Eu sequer imaginava que o Moraes morasse no Rio. Fiquei na sua cola. Exigências sanitárias não permitiam aos clientes tomar o café da manhã dentro do estabelecimento. Uma vez na calçada, com a intrepidez de um selvagem, acelerei o passo e perguntei “Desculpe. O senhor é o Moraes Moreira, certo?”. Ele assentiu com a cabeça, demonstrando pouca empolgação com a minha abordagem, tão cedo no dia. Eu expliquei que era um ser enviado pela Revista Bula para cobrir a pandemia no Rio e que seria maravilhoso, uma honra para mim, se ele me concedesse uma entrevista, enquanto caminhávamos até o apartamento, onde ele morava sozinho.
Notei que ele não ficou tão impressionado, mas, mesmo assim, bom baiano que era, concordou em responder algumas perguntas, desde que fosse coisa rápida e que eu cobrisse o rosto com a máscara.

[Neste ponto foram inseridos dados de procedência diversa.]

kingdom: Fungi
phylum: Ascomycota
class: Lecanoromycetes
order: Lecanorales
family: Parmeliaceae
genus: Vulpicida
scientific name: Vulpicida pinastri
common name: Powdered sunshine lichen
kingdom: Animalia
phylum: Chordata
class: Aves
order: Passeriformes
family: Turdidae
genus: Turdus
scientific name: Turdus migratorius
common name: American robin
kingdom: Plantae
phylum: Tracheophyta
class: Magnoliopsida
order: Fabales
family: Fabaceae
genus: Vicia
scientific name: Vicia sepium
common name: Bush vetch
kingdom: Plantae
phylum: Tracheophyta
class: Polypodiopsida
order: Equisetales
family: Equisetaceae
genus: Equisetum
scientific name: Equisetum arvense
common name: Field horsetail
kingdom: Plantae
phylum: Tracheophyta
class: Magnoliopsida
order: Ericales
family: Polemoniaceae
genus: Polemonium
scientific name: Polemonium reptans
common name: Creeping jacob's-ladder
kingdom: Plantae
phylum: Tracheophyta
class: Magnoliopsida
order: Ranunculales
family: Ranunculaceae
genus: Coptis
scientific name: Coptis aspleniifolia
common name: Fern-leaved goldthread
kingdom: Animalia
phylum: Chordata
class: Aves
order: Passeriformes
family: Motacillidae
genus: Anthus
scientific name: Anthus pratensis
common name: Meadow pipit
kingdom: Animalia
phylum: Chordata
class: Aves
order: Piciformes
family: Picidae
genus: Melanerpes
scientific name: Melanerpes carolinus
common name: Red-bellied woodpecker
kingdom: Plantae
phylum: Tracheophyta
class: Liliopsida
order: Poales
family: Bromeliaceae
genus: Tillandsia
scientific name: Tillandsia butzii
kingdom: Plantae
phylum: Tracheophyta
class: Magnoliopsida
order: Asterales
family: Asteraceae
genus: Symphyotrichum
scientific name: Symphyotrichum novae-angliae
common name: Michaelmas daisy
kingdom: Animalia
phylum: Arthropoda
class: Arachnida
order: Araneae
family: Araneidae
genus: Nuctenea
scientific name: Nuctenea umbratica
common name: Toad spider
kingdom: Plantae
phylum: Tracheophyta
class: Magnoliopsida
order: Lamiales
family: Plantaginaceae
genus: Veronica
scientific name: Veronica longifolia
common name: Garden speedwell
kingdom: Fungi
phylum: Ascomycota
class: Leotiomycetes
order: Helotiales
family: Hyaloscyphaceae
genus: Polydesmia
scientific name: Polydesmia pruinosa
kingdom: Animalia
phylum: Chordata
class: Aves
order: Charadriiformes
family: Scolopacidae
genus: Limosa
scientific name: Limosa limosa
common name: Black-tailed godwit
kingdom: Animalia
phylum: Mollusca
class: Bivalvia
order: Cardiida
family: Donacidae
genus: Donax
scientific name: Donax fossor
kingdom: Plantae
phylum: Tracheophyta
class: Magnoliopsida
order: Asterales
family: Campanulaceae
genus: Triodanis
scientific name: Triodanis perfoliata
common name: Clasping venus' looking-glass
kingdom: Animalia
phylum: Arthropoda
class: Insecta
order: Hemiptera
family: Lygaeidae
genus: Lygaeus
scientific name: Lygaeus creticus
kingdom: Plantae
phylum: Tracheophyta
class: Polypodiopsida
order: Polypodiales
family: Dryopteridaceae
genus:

Afinal de contas, ele tinha 72, pertencia ao grupo de risco para a doença. Enfiei o saco de pães no sovaco e fui registrando toda a nossa conversa na retina. Para a minha surpresa e alegria, ele respondia a tudo cantando. Enquanto descíamos a ladeira, mordiscávamos deliciosos acarajés “Not Made In Bahia”. Uma conversa deliciosa e surreal.
Bula — Como está a situação do Coronavírus no Rio?
Moraes Moreira — Preta, pretinha. (risos)
Bula — Como você lida com a quarentena forçada?
Moraes Moreira — Sempre cantando. Até três da manhã. Estive ouvindo Stevie Wonder.
Bula — Parece que as pessoas não estão levando muito a sério a questão do isolamento social…
Moraes Moreira — Chegou a hora dessa gente bronzeada mostrar seu valor. Quarentena! De noite e de dia.
Bula — O que você acha do comportamento negacionista do presidente da república em relação à pandemia?
Moraes Moreira — Indagações de um analfabeto. Loucura pouca é bobagem. Lá vem o Brasil descendo a ladeira.
Bula — Humm… Esse Acarajé tá uma delícia…
Moraes Moreira — Bateu no paladar? Agradeça ao Pelô.
Bula — Eita! Pingou óleo na minha camisa…
Moraes Moreia — Mancha de dendê não sai.
Bula — Deve ser praga do meu editor. Ele é uma besta.
Moraes Moreira — Que papo é esse? Besta é tu (risos).
Bula — Muita gente acredita que o vírus foi criado em laboratório, como estratégia de guerra biológica.
Moraes Moreira — Mistério do planeta. Só Deus é quem sabe.
Bula — Do que você mais sente falta no isolamento?
Moraes Moreira — Tapioca de Olinda. O bandolim do Jacob. Guitarra baiana. Festa do interior. Saudades do Galinho. As três meninas do Brasil. Forró do ABC.
Bula — Antes do advento da internet, como vocês, compositores, faziam para compor, para trocar as letras das músicas? Por cartas?
Moraes Moreira — Pombo correio.
Bula – A alegria é marca registrada da sua obra. Quando toca Moraes Moreira…
Moraes Moreira — …a menina dança (risos)
Bula — Você fez história no carnaval baiano. Foi o primeiro artista a cantar em cima de um trio elétrico. Como se explica essa paixão pela folia?
Moraes Moreira — Pelas capitais, no chão da praça, eu sou o carnaval. É Dodô no céu e Osmar na terra. Eu gosto de ser baiano. (risos)
Bula — O que a música representa para você?
Moraes Moreira — Vida, vida. Essa coisa acesa.
Bula — Chegamos. Foi um prazer tê-lo conhecido, Moraes.
Moraes Moreira — Parou por quê? Por que parou? (risos)
Bula — Te agradeço imensamente por ter cantado as respostas pra mim. Parece até que a gente já se conhecia de outros carnavais. Que sensação estranha e boa. Não sei como explicar.
Moraes Moreira — Sintonia.
Bula — Só pode ser. Dá até vontade de chorar…
Moraes Moreira — Acabou chorare. Palavra de poeta.
Bula — Pode deixar uma mensagem final para os seus fãs?
Moraes Moreira — Sem perdão, a vida é triste solidão.